▸ TEXTE SOURCE:
Par contre, les projets déjà à l’étude ne devront pas recommencer à zéro et être soumis à un nouvel examen. Leur évaluation ne fera que se poursuivre en vertu des nouveaux critères.

Les deux ministres ont précisé qu’il s’agit de règles transitoires, qui seront en vigueur en attendant une réforme plus large du régime d’évaluation environnementale et de l’Office national de l’énergie (ONE).

Ils ont affirmé que leur objectif est de redonner confiance aux Canadiens quant à ce processus qui avait fait l’objet de changements contestés sous le règne des conservateurs de Stephen Harper.

« Il y a des gens qui croient que ça doit être construit demain. Il y a ceux qui pensent que ça ne devrait jamais être construit. Et puis, il y a une foule de Canadiens qui veulent être satisfaits que le processus qui va mener à une décision soit bon et équitable. » — Le ministre Jim Carr

Les ministres McKenna et Carr ont fait cette annonce alors que le projet de construction de l’oléoduc Énergie Est soulève les passions au pays. Le maire de Montréal, Denis Coderre, et les représentants de 80 municipalités de la région se sont opposés à l’initiative de la société TransCanada au cours des derniers jours. Cette opposition a soulevé l’indignation dans le reste du Canada. Le premier ministre de la Saskatchewan, Brad Wall, a lancé que ces maires devraient dès lors renoncer aux milliards de dollars en péréquation que le Québec reçoit des provinces « riches » de la fédération.

Le gouvernement libéral s’en est tenu à marteler sa position initiale, selon laquelle il adoptera des mesures plus rigoureuses pour analyser les impacts environnementaux de ces projets.

« INGÉRENCE POLITIQUE »

▸ CONSIGNES:
a – Recopiez sans modification le passage du texte sur l'évaluation environnementale des projets énergétiques qui commence à "Par contre, les" et se termine à "de Stephen Harper.".
b – D'après le texte sur l'évaluation environnementale des projets énergétiques, les représentants de combien de municipalités de la région se sont opposés à l'initiative de TransCanada ?
c – Prolongez le texte sur l'évaluation environnementale des projets énergétiques à partir de sa dernière ligne.

▸ Données de points clés par instance:
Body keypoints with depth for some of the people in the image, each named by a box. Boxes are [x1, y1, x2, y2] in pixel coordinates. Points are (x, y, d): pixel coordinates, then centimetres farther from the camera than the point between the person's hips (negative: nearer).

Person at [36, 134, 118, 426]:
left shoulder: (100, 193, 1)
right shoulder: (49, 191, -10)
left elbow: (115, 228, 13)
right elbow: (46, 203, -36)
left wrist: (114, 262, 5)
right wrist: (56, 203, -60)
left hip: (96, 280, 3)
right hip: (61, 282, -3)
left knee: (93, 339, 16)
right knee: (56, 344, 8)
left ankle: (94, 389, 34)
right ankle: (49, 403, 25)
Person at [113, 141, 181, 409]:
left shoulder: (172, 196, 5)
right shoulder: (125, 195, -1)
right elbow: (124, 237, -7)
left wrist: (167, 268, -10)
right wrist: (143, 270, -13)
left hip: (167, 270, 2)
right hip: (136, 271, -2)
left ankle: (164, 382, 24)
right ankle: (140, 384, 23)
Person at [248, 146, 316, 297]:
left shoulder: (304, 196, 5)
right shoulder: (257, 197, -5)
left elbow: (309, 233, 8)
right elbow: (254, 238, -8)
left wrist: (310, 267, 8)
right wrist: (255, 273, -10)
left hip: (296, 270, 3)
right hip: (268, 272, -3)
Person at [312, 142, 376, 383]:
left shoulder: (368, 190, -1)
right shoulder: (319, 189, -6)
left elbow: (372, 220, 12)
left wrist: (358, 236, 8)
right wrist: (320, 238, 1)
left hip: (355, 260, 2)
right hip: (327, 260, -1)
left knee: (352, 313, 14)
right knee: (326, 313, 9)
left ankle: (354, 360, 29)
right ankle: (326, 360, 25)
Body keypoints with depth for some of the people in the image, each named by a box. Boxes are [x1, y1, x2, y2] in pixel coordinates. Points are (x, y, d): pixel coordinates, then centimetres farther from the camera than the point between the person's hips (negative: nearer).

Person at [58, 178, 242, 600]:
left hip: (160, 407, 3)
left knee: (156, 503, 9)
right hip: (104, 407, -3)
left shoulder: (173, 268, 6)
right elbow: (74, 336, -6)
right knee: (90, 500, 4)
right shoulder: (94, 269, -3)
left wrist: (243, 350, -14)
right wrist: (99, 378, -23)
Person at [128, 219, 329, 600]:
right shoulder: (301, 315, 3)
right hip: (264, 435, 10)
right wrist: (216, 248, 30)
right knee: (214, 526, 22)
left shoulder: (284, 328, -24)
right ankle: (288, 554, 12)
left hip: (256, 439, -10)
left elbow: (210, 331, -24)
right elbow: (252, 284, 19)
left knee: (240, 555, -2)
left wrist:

▸ RÉPONSES PAR CONSIGNE:
a –
Par contre, les projets déjà à l’étude ne devront pas recommencer à zéro et être soumis à un nouvel examen. Leur évaluation ne fera que se poursuivre en vertu des nouveaux critères.

Les deux ministres ont précisé qu’il s’agit de règles transitoires, qui seront en vigueur en attendant une réforme plus large du régime d’évaluation environnementale et de l’Office national de l’énergie (ONE).

Ils ont affirmé que leur objectif est de redonner confiance aux Canadiens quant à ce processus qui avait fait l’objet de changements contestés sous le règne des conservateurs de Stephen Harper.

b – Les représentants de 80 municipalités de la région.

c –
Les délais prescrits pour l’examen d’Énergie Est par l’ONE passeront donc de 15 à 21 mois et ceux de la décision du gouvernement, de trois à six mois. Dans les faits, ce compte à rebours de 27 mois n’a pas encore commencé, puisque le dossier de la société TransCanada n’a pas encore été jugé complet par l’organisme. Il pourrait débuter vers la deuxième moitié de l’année en cours, selon le gouvernement.

Le délai pour une décision gouvernementale à l’égard du projet Trans Mountain est, de son côté, prolongé de quatre mois, pour un total de sept mois, ce qui porte l’échéance d’août à décembre 2016. Ce projet qui vise à transporter du brut d’Edmonton jusqu’à Burnaby, en Colombie-Britannique, fait aussi l’objet d’une vive opposition.

Le Parti conservateur, qui talonne le gouvernement Trudeau ces jours-ci pour qu’il approuve le plus rapidement possible Énergie Est en raison de la crise économique qui frappe l’Alberta et la Saskatchewan, a décrié les nouvelles mesures.

« Les libéraux essaient de réinventer le bouton à quatre trous. »

— Steven Blaney, député conservateur 

« C’est un projet qui est bon pour l’économie et pour l’environnement. Et aujourd’hui, on voit les libéraux ajouter de l’interférence politique et un facteur d’incertitude en changeant les règles du jeu en plein processus. C’est tout à fait irresponsable », a dénoncé le député conservateur de la région de Québec, Steven Blaney.

Profitant de sa journée d’opposition, le Parti conservateur forcera aujourd’hui la tenue d’un débat à la Chambre des communes sur les mérites du projet Énergie Est en présentant une motion qui vise à pousser les libéraux de Justin Trudeau à prendre position sur la question.

CODERRE SATISFAIT

En revanche, Denis Coderre s’est réjoui hier de la décision d’Ottawa d’étendre l’étude du projet Énergie Est, annonce qui survient au lendemain de sa rencontre avec le premier ministre Trudeau à Montréal.

« La balle est dans le camp de TransCanada », a lancé le maire de Montréal.

Assurant ne pas être contre les projets d’oléoduc, il souhaite voir l’entreprise répondre aux nombreuses préoccupations soulevées par la Communauté métropolitaine de Montréal (CMM), qu’il préside.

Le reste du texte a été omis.